Surprise, the server replies ! And says successful, even if the IP given is a private one. That should not work and, if any response, not go out of the external firewall…
Note : (192,168,1,2,173,87) is the FTP way to manage IPs and port. The IP is simply given by the four first numbers : 192,168,1,2 <=> 192.168.1.2.
The 2 last ones gives you the port number with this formula : 173,87 => 173 x 256 + 87 = port n°44375
Anyway, let’s try the passive mode :

ftp> passive on
Passive mode on.
ftp> dir
227 Entering Passive Mode (10,1,1,1,15,195)
receive aborted
waiting for remote to finish abort

We tried to switch to passive mode. The server gaves its IP, but its private one (192.168.10.1). The client trying to reach this address can’t and falls in timeout (I killed it, no more patience :) ) .

Now, let’s summarize.
Using the ftp basic client, we can’t go through in passive mode. We get a private IP and we have no workaround.
The active mode works, but it is thanks to the behaviour of VSFTP.

A look on the man page of VSFTP gives some answers : the

port_enable

directive, set to YES by default, allow the PORT command from the client even in passive mode. So, we could add in the vsftd.conf configuration file :

port_enable=NO

After that the server will answer

550 Permission denied

when a PORT command is issued. At the end, I won’t set this, because such a behaviour is actually nice.

I still wonder how VSFTP could get the public IP when the PORT command send the private IP. I guess, and it would be a smart behaviour, that the program checks the underlying protocol layers and takes the right IP from the IP header… I will have it confirmed and update this post.

Gftp

This Gnome FTP client behave like the ftp command line client in passive mode : it falls into timeout.

It doesn’t try by default to fail over active mode.

You can configure either active mode or ignoring the passive command IP in the options :

gftp - ftp connexion parameters

Filezilla

Filezilla has the most interesting behaviour. When the standard passive mode fails, it is able to fail over by using active mode or using the public IP seen from the server.

This can be configured in the connexion options :

filezilla connexion parameters

When Filezilla uses the public IP address instead of the transmitted one :

 PASV
227 Entering Passive Mode (10,1,1,1,15,209)
LIST
150 Here comes the directory listing.
226 Directory send OK.

When it is configured to switch to active mode :

PASV
227 Entering Passive Mode (10,1,1,1,15,179)
PORT 192,168,1,2,130,1
200 PORT command successful. Consider using PASV.
LIST
150 Here comes the directory listing.
226 Directory send OK.

Conclusion

I could not reach the point where I can be 100% sure that it will work in all configurations.

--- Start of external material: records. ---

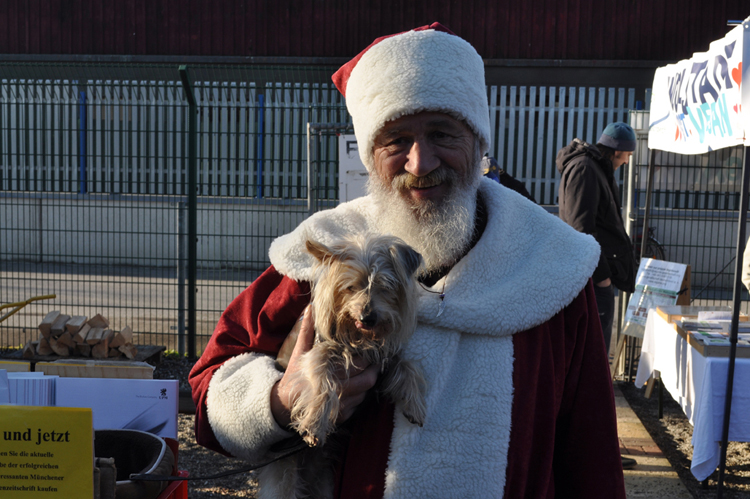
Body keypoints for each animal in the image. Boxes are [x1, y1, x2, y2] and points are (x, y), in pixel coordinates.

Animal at [262, 234, 428, 499]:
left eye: (384, 286)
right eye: (350, 287)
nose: (367, 317)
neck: (360, 341)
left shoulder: (382, 360)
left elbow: (408, 366)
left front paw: (415, 404)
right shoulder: (317, 353)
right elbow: (323, 384)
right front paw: (314, 424)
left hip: (322, 480)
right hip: (285, 471)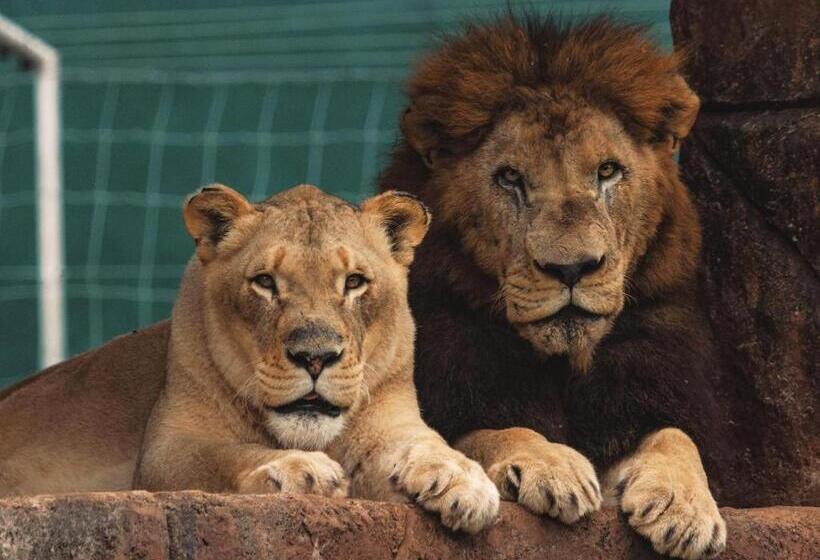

The best I could do is a series of small fixes to get the best compromise as possible.

I guess that using VSFTD as a server and recomanding a good client as Filezilla will work pretty well – and that won’t be a big deal to get to such a configuration.

If anyone has some better ideas, or see I fooled somewhere before my conclusion, please let me know.

But anyway, really, FTP sucks. It is anoying that the use of this protocol is still required by some companies.